**Work instruction**.
For this exercise, copy exactly the lines below from the one with "Конструктивистский Ленинград разбросан" through the one with "Siccità e caldo" and leave out the pictures.
::: Provided entries :::
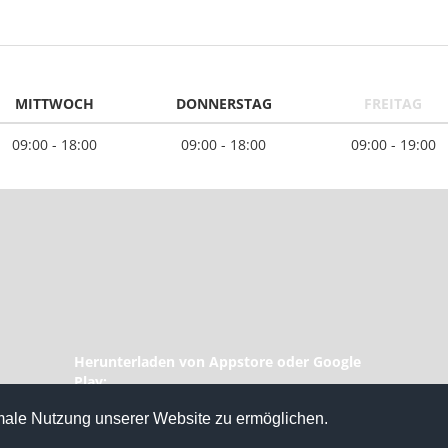
MITTWOCH
DONNERSTAG
FREITAG
09:00 - 18:00
09:00 - 18:00
09:00 - 19:00
Herunterladen von Appstore oder Google
Play:
ale Nutzung unserer Website zu ermöglichen.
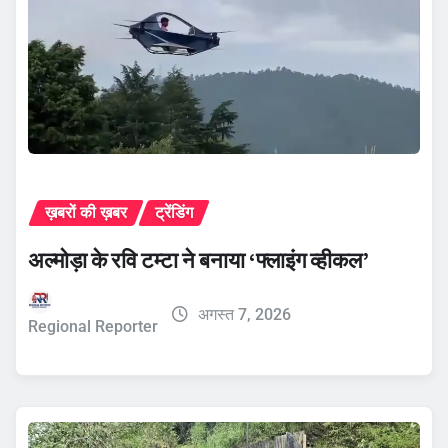
ख़बरों की ख़बर
ट्रेंडिंग
अल्मोड़ा के रवि टम्टा ने बनाया ‘फ्लाइंग व्हीकल’
अगस्त 7, 2026
Regional Reporter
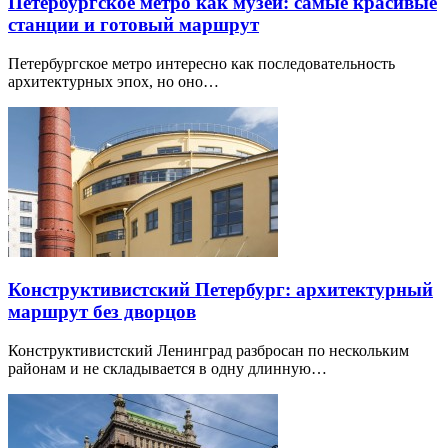
Петербургское метро как музей: самые красивые
станции и готовый маршрут
Петербургское метро интересно как последовательность
архитектурных эпох, но оно…
Конструктивистский Петербург: архитектурный
маршрут без дворцов
Конструктивистский Ленинград разбросан по нескольким
районам и не складывается в одну длинную…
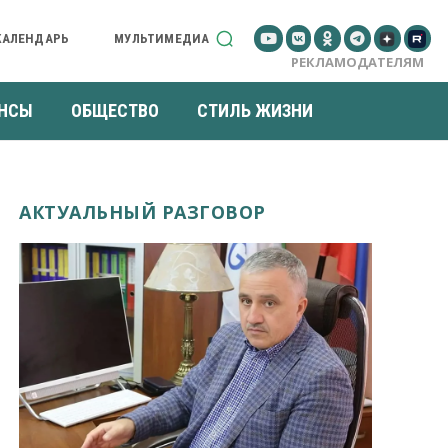
КАЛЕНДАРЬ
МУЛЬТИМЕДИА
РЕКЛАМОДАТЕЛЯМ
НСЫ
ОБЩЕСТВО
СТИЛЬ ЖИЗНИ
АКТУАЛЬНЫЙ РАЗГОВОР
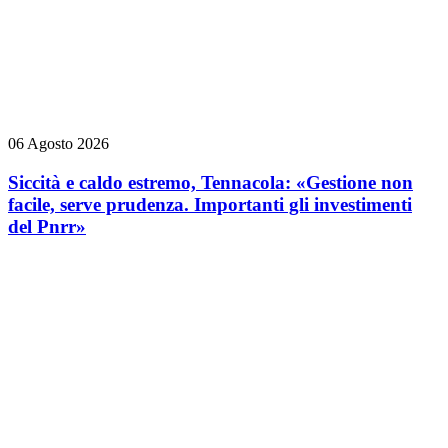
06 Agosto 2026
Siccità e caldo estremo, Tennacola: «Gestione non
facile, serve prudenza. Importanti gli investimenti
del Pnrr»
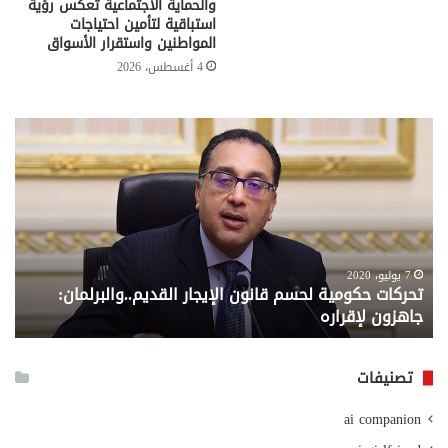
والحماية الاجتماعية تعكس رؤية
استباقية لتأمين احتياجات
المواطنين واستقرار الأسواق
4 أغسطس، 2026
تحركات
مع
حكومية
الم
لحسم
..
قانون
إلي
الإيجار
الم
القديم..والبرلمان:
الم
جاهزون
للص
لإقراره
من
7 يوليو، 2020
تحركات حكومية لحسم قانون الإيجار القديم..والبرلمان:
م
وزا
جاهزون لإقراره
و
الت
الا
تصنيفات
ai companion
:::
**Written response**.
Конструктивистский Ленинград разбросан по нескольким
районам и не складывается в одну длинную…
КАЛЕНДАРЬ
МУЛЬТИМЕДИА
РЕКЛАМОДАТЕЛЯМ
НСЫ
ОБЩЕСТВО
СТИЛЬ ЖИЗНИ
АКТУАЛЬНЫЙ РАЗГОВОР
06 Agosto 2026
Siccità e caldo estremo, Tennacola: «Gestione non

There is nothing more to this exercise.